Genthe, one of the noted photographers of the world and a pioneer in what is now known as “modern” photography, is the guest of Mr. and Mrs. Bertram Alanson at their Russian Hill home. He has come here to recover from a serious illness which sent him to a New York Hospital last June on the eve of his departure on a trip to the isles of Greece.

“I escaped from that hospital to come home to San Francisco and get well,” chuckled the 68-year old artist. “My escape, perhaps, was not as difficult as that of Casanova from the prison in Venice, but it was effected over the desires of three physicians who tried to stop me. Now I see how wise I was.

“Since I have been breathing San Francisco air I have improved more in a single week than in all the months they worked over me.”

Dr. Genthe’s choice of Casanova to illustrate his “escape” from the hospital was not, perhaps, entirely without point. For, like the famed sixteenth century figure, Genthe has been noted all his life for his appreciation of feminine beauty, and it was not long before he was on the subject.

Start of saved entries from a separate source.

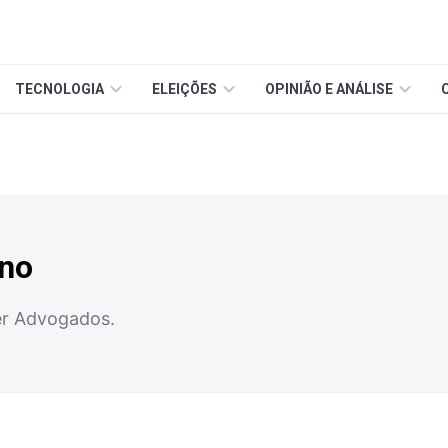
TECNOLOGIA
ELEIÇÕES
OPINIÃO E ANÁLISE
ino
er Advogados.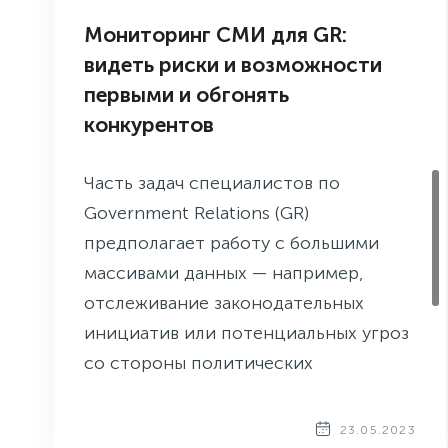
Мониторинг СМИ для GR:
видеть риски и возможности
первыми и обгонять
конкурентов
Часть задач специалистов по
Government Relations (GR)
предполагает работу с большими
массивами данных — например,
отслеживание законодательных
инициатив или потенциальных угроз
со стороны политических
стейкхолдеров. Мониторинг СМИ,
глубоко освоенный PR-службами,
23.05.2023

“Women! Ah, they are growing more beautiful every day, every year,” he sighed enthusiastically. “More and more they are approaching the ideal type of Grecian beauty as it has come down to us through the art of Greece.

“Their legs are becoming longer, more slender. Their waists are higher, their breasts higher. They are taking care of their bodies with sensible exercise and well-designed diets. They are becoming more and more proud of their bodies, and as a consequence are guarding their points of beauty more carefully.”

While in San Francisco, Dr. Genthe will renew his acquaintance with Chinatown, which he knew so well and photographed so thoroughly before and after the disaster of 1906. He maintained studios here from his arrival on a visit in 1895 until 1911, when he removed to New York.

“The tremendous development of the camera in recent years has been remarkable,” he observed. “Now almost anyone can take pictures, and most of them are doing it.

“But it is rather like giving a 6-year old a pistol. All these people who are taking pictures now are not photographers. These new picture magazines—on a rough guess I would say that perhaps 90 percent of the pictures being published today should have been destroyed in the dark room, before anyone but the photographer ever saw them.

“These men and women with cameras are striving for the bizarre, the unusual. They lie on their backs and shoot up. They pour light on their subjects from strange angles.

“But in striving for something that will strike the eye, that will dazzle, they forget that what a real photographer—what any real artist tries—is to capture beauty.

“They do not ask what the world will think of their pictures 20, 30, 50 years from today.”

Dr. Genthe is interested in the 1939 World’s Fair here, but regrets that warfare in the Orient may interfere with the showing of Chinese and Japanese art treasures, in which field he is a connoisseur and recognized expert.